Treatment of Febrile Neutropenia in a 69-Year-Old Female with Metastatic Breast Cancer and Indwelling Catheter
The patient should immediately receive intravenous empiric antibiotic therapy with an anti-pseudomonal β-lactam agent such as cefepime (2g IV every 8 hours), meropenem, imipenem-cilastatin, or piperacillin-tazobactam. 1, 2, 3
Initial Assessment and Risk Stratification
This 69-year-old female with metastatic breast cancer presents with:
- Febrile neutropenia secondary to myelosuppression from chemotherapy
- Indwelling catheter with foul-smelling urine suggesting urinary tract infection
This patient should be classified as high-risk based on:
- Age >60 years
- Metastatic solid tumor
- Presence of indwelling catheter
- Signs of active infection (foul-smelling urine)
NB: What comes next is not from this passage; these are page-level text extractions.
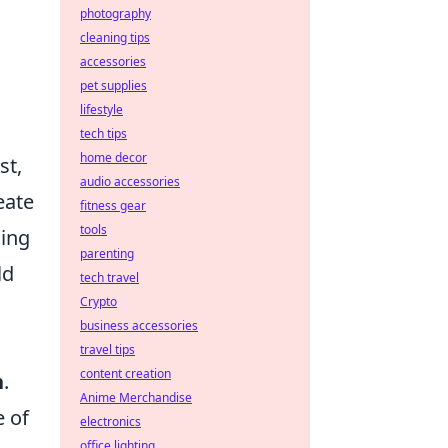
photography
cleaning tips
accessories
pet supplies
lifestyle
tech tips
home decor
st,
audio accessories
eate
fitness gear
tools
sing
parenting
ld
tech travel
Crypto
business accessories
travel tips
content creation
n
.
Anime Merchandise
e of
electronics
office lighting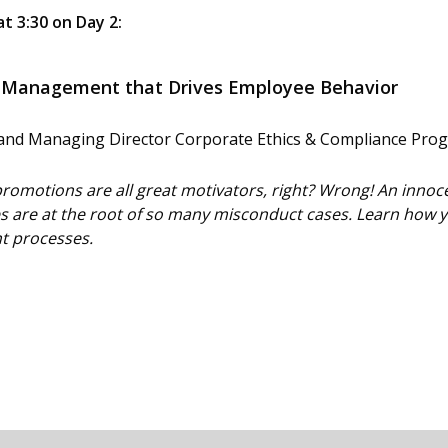
at 3:30 on Day 2:
e Management that Drives Employee Behavior
t and Managing Director Corporate Ethics & Compliance Prog
romotions are all great motivators, right? Wrong! An innoc
 are at the root of so many misconduct cases. Learn how yo
 processes.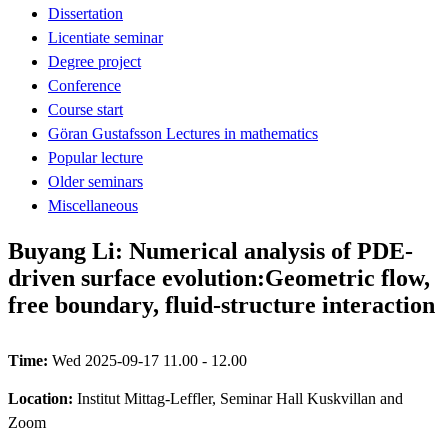
Dissertation
Licentiate seminar
Degree project
Conference
Course start
Göran Gustafsson Lectures in mathematics
Popular lecture
Older seminars
Miscellaneous
Buyang Li: Numerical analysis of PDE-
driven surface evolution:Geometric flow,
free boundary, fluid-structure interaction
Time:
Wed 2025-09-17 11.00 - 12.00
Location:
Institut Mittag-Leffler, Seminar Hall Kuskvillan and
Zoom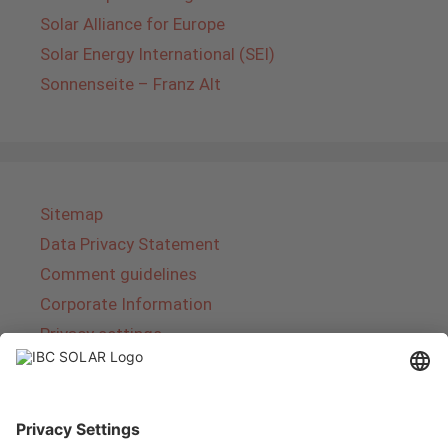
Solar Alliance for Europe
Solar Energy International (SEI)
Sonnenseite – Franz Alt
Sitemap
Data Privacy Statement
Comment guidelines
Corporate Information
Privacy settings
About IBC SOLAR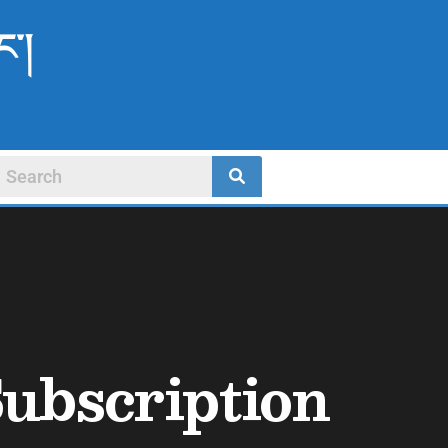
ང་།
ubscription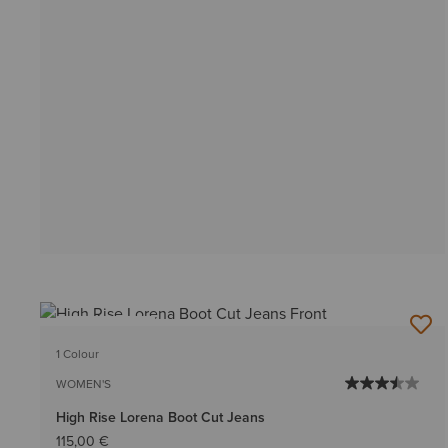
BEST SELLER
1 Colour
WOMEN'S
High Rise Lorena Boot Cut Jeans
115,00 €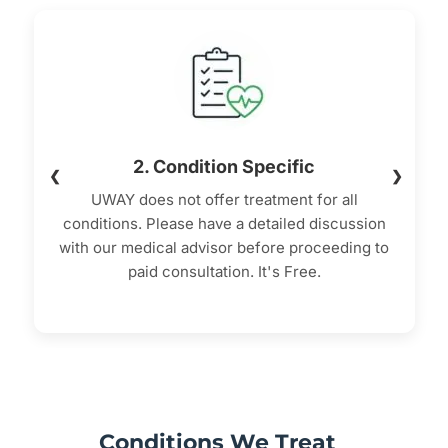
2. Condition Specific
❮
❯
UWAY does not offer treatment for all
conditions. Please have a detailed discussion
with our medical advisor before proceeding to
paid consultation. It's Free.
Conditions We Treat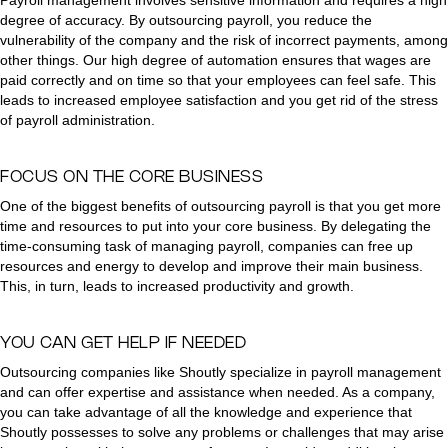
Payroll management involves sensitive information and requires a high
degree of accuracy. By outsourcing payroll, you reduce the
vulnerability of the company and the risk of incorrect payments, among
other things. Our high degree of automation ensures that wages are
paid correctly and on time so that your employees can feel safe. This
leads to increased employee satisfaction and you get rid of the stress
of payroll administration.
FOCUS ON THE CORE BUSINESS
One of the biggest benefits of outsourcing payroll is that you get more
time and resources to put into your core business. By delegating the
time-consuming task of managing payroll, companies can free up
resources and energy to develop and improve their main business.
This, in turn, leads to increased productivity and growth.
YOU CAN GET HELP IF NEEDED
Outsourcing companies like Shoutly specialize in payroll management
and can offer expertise and assistance when needed. As a company,
you can take advantage of all the knowledge and experience that
Shoutly possesses to solve any problems or challenges that may arise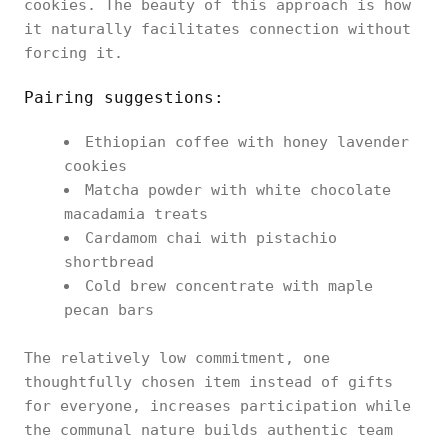
cookies. The beauty of this approach is how
it naturally facilitates connection without
forcing it.
Pairing suggestions:
Ethiopian coffee with honey lavender
cookies
Matcha powder with white chocolate
macadamia treats
Cardamom chai with pistachio
shortbread
Cold brew concentrate with maple
pecan bars
The relatively low commitment, one
thoughtfully chosen item instead of gifts
for everyone, increases participation while
the communal nature builds authentic team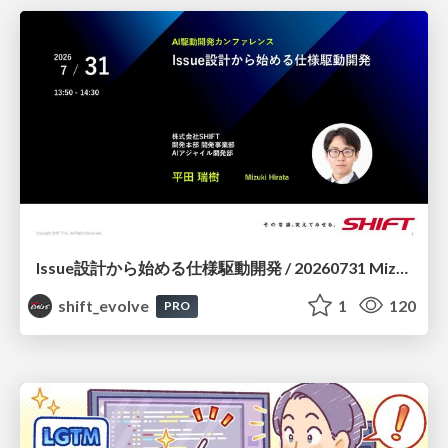
Issue設計から始める仕様駆動開発 / 20260731 Mizuki Hirata
shift_evolve
1
120
PRO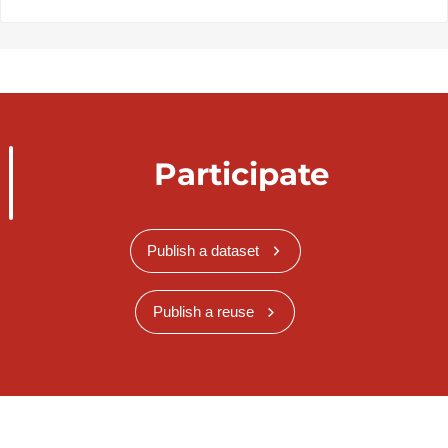
Participate
Publish a dataset
Publish a reuse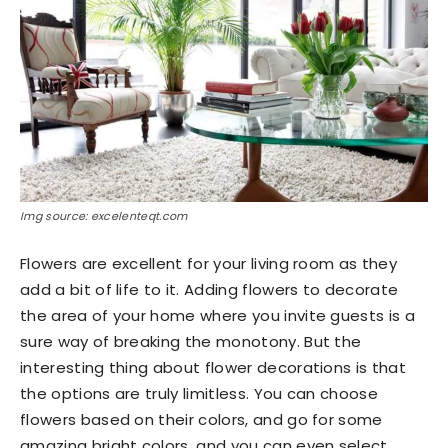
Img source: excelenteqt.com
Flowers are excellent for your living room as they
add a bit of life to it. Adding flowers to decorate
the area of your home where you invite guests is a
sure way of breaking the monotony. But the
interesting thing about flower decorations is that
the options are truly limitless. You can choose
flowers based on their colors, and go for some
amazing bright colors, and you can even select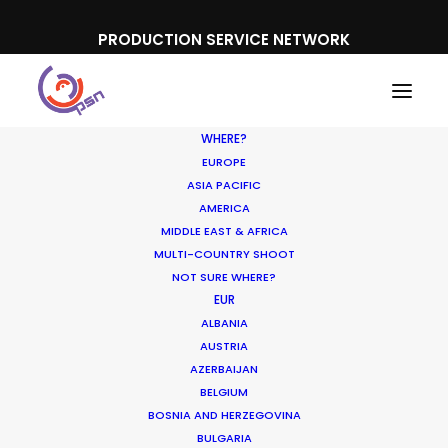
PRODUCTION SERVICE NETWORK
WHERE?
EUROPE
ASIA PACIFIC
AMERICA
MIDDLE EAST & AFRICA
MULTI-COUNTRY SHOOT
NOT SURE WHERE?
EUR
ALBANIA
AUSTRIA
AZERBAIJAN
BELGIUM
BOSNIA AND HERZEGOVINA
BULGARIA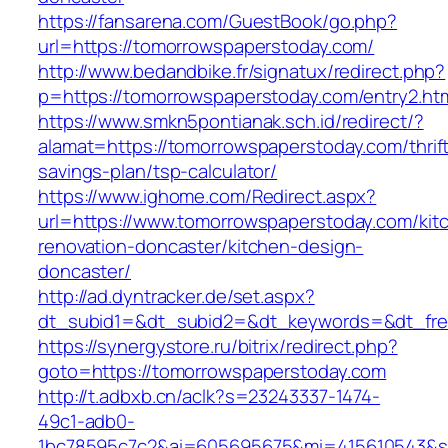
https://fansarena.com/GuestBook/go.php?
url=https://tomorrowspaperstoday.com/
http://www.bedandbike.fr/signatux/redirect.php?
p=https://tomorrowspaperstoday.com/entry2.ht
https://www.smkn5pontianak.sch.id/redirect/?
alamat=https://tomorrowspaperstoday.com/thrif
savings-plan/tsp-calculator/
https://www.ighome.com/Redirect.aspx?
url=https://www.tomorrowspaperstoday.com/kit
renovation-doncaster/kitchen-design-
doncaster/
http://ad.dyntracker.de/set.aspx?
dt_subid1=&dt_subid2=&dt_keywords=&dt_free
https://synergystore.ru/bitrix/redirect.php?
goto=https://tomorrowspaperstoday.com
http://t.adbxb.cn/aclk?s=23243337-1474-
49c1-adb0-
1bc78595c7c2&ai=605695675&mi=415610543&si=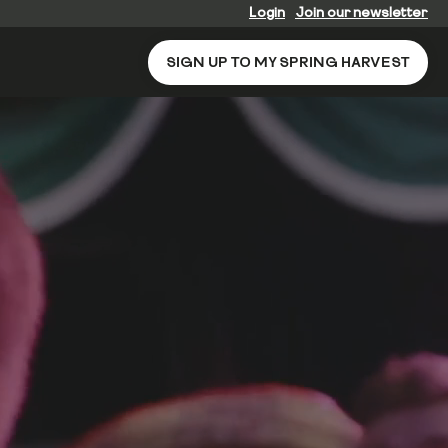
Login
Join our newsletter
SIGN UP TO MY SPRING HARVEST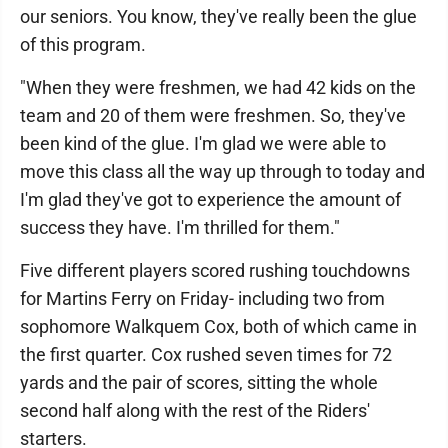
our seniors. You know, they've really been the glue
of this program.
"When they were freshmen, we had 42 kids on the
team and 20 of them were freshmen. So, they've
been kind of the glue. I'm glad we were able to
move this class all the way up through to today and
I'm glad they've got to experience the amount of
success they have. I'm thrilled for them."
Five different players scored rushing touchdowns
for Martins Ferry on Friday- including two from
sophomore Walkquem Cox, both of which came in
the first quarter. Cox rushed seven times for 72
yards and the pair of scores, sitting the whole
second half along with the rest of the Riders'
starters.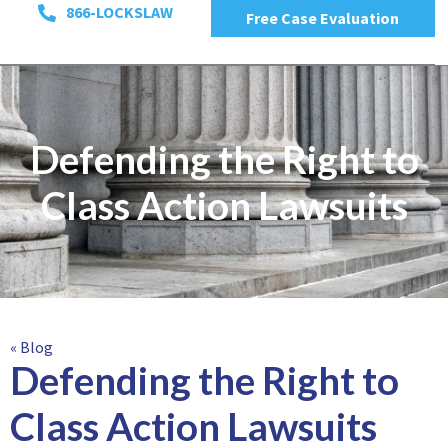
866-LOCKSLAW
Free Case Evaluation
Defending the Right to
Class Action Lawsuits
« Blog
Defending the Right to
Class Action Lawsuits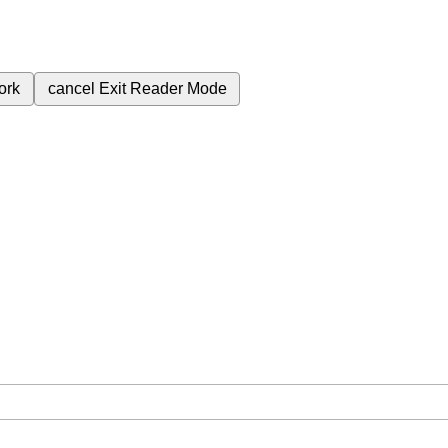
ork
cancel
Exit Reader Mode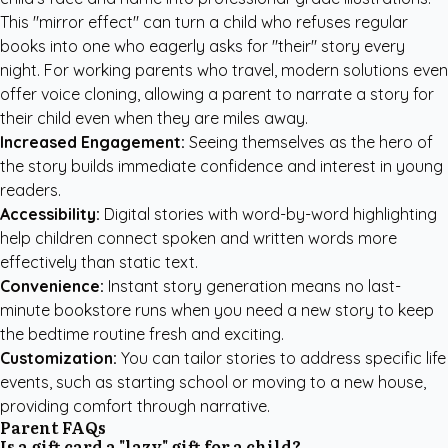
This "mirror effect" can turn a child who refuses regular
books into one who eagerly asks for "their" story every
night. For working parents who travel, modern solutions even
offer voice cloning, allowing a parent to narrate a story for
their child even when they are miles away.
Increased Engagement:
Seeing themselves as the hero of
the story builds immediate confidence and interest in young
readers.
Accessibility:
Digital stories with word-by-word highlighting
help children connect spoken and written words more
effectively than static text.
Convenience:
Instant story generation means no last-
minute bookstore runs when you need a new story to keep
the bedtime routine fresh and exciting.
Customization:
You can tailor stories to address specific life
events, such as starting school or moving to a new house,
providing comfort through narrative.
Parent FAQs
Is a gift card a "lazy" gift for a child?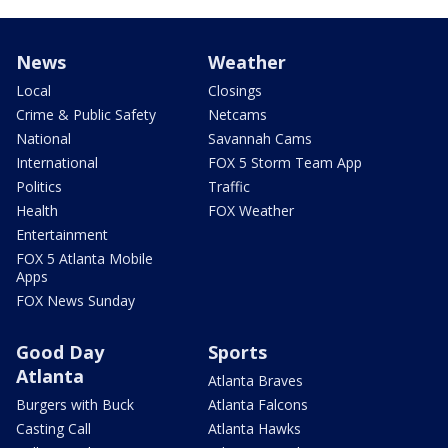
News
Weather
Local
Closings
Crime & Public Safety
Netcams
National
Savannah Cams
International
FOX 5 Storm Team App
Politics
Traffic
Health
FOX Weather
Entertainment
FOX 5 Atlanta Mobile
Apps
FOX News Sunday
Good Day
Sports
Atlanta
Atlanta Braves
Burgers with Buck
Atlanta Falcons
Casting Call
Atlanta Hawks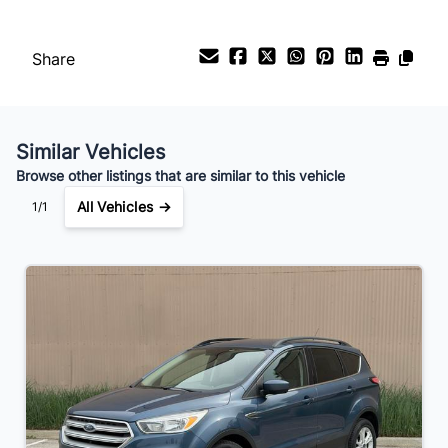
Payment Frequency
Share
Your Estimated Finance Payment
$35
Bi-Weekly
/
Similar Vehicles
Browse other listings that are similar to this vehicle
All Vehicles →
1/1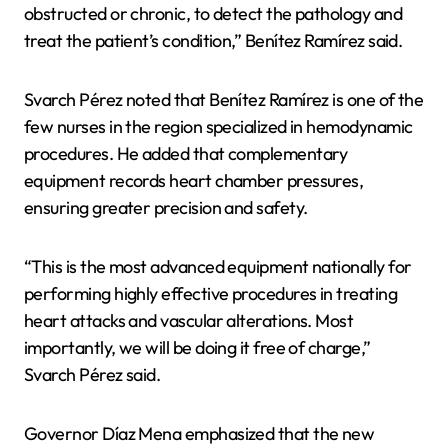
obstructed or chronic, to detect the pathology and
treat the patient’s condition,” Benítez Ramírez said.
Svarch Pérez noted that Benítez Ramírez is one of the
few nurses in the region specialized in hemodynamic
procedures. He added that complementary
equipment records heart chamber pressures,
ensuring greater precision and safety.
“This is the most advanced equipment nationally for
performing highly effective procedures in treating
heart attacks and vascular alterations. Most
importantly, we will be doing it free of charge,”
Svarch Pérez said.
Governor Díaz Mena emphasized that the new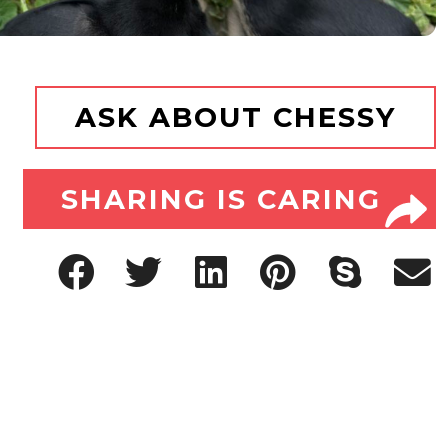
ASK ABOUT CHESSY
SHARING IS CARING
Immediate Diagnostic Workup
Before initiating antibiotics, obtain:
- At least 2 sets of blood cultures (one from each lumen of indwelling catheter and one from peripheral vein) 1
- Urine culture from the indwelling catheter 1
- Complete blood count with differential
- Serum creatinine, BUN, electrolytes, and liver function tests 1
- Chest radiograph if respiratory symptoms are present 1
Antibiotic Management
Initial Empiric Therapy
First-line treatment: Monotherapy with an anti-pseudomonal β-lactam:
- Cefepime 2g IV every 8 hours 3
- OR Meropenem 1g IV every 8 hours
- OR Imipenem-cilastatin 500mg IV every 6 hours
- OR Piperacillin-tazobactam 4.5g IV every 6-8 hours
Additional considerations:
Modifications Based on Clinical Scenario
Given the foul-smelling urine and indwelling catheter:
- Consider catheter removal or exchange if clinical condition does not improve within 48-72 hours 1
- If the patient has a history of colonization with resistant organisms (MRSA, VRE, ESBL-producing gram-negatives), modify therapy accordingly 1
Duration of Therapy
- Continue antibiotics until the patient has been afebrile for at least 2 days AND the neutrophil count is >500 cells/mm³ 2
- For documented urinary tract infection with an indwelling catheter, treat for 7-10 days 1, 3
- If fever resolves but neutropenia persists beyond 7 days, re-evaluate the need for continued antimicrobial therapy 3
Supportive Care
- Consider G-CSF (filgrastim) administration to reduce duration of neutropenia, particularly in high-risk patients 2
- Ensure adequate hydration and electrolyte balance
- Monitor renal function closely, especially if using nephrotoxic antibiotics
- Adjust antibiotic dosing based on renal function 3
Monitoring and Follow-up
- Daily assessment of fever trends, clinical status, and laboratory parameters 1
- Repeat blood cultures if fever persists
- Evaluate for subtle signs of infection at common sites (periodontium, pharynx, lower esophagus, lung, perineum, skin) 1
- Consider empiric antifungal therapy if fever persists after 4-7 days of appropriate antibacterial therapy 2
Common Pitfalls to Avoid
- Delayed antibiotic administration: Initiate antibiotics within 1 hour of presentation as delayed treatment increases mortality 2
- Inappropriate use of vancomycin: Only add if specific indications exist (catheter-related infection, skin/soft tissue infection, pneumonia, or hemodynamic instability) 1
- Failure to remove or exchange infected catheters: Consider catheter removal if infection persists despite appropriate antibiotics 1
- Premature discontinuation of antibiotics: Continue until both fever resolution AND neutrophil recovery 2
- Overlooking fungal infections: Consider empiric antifungal therapy if fever persists after 4-7 days of antibiotics 2
This patient's presentation with febrile neutropenia, metastatic cancer, and signs of urinary tract infection with an indwelling catheter represents a medical emergency requiring prompt intervention to reduce morbidity and mortality.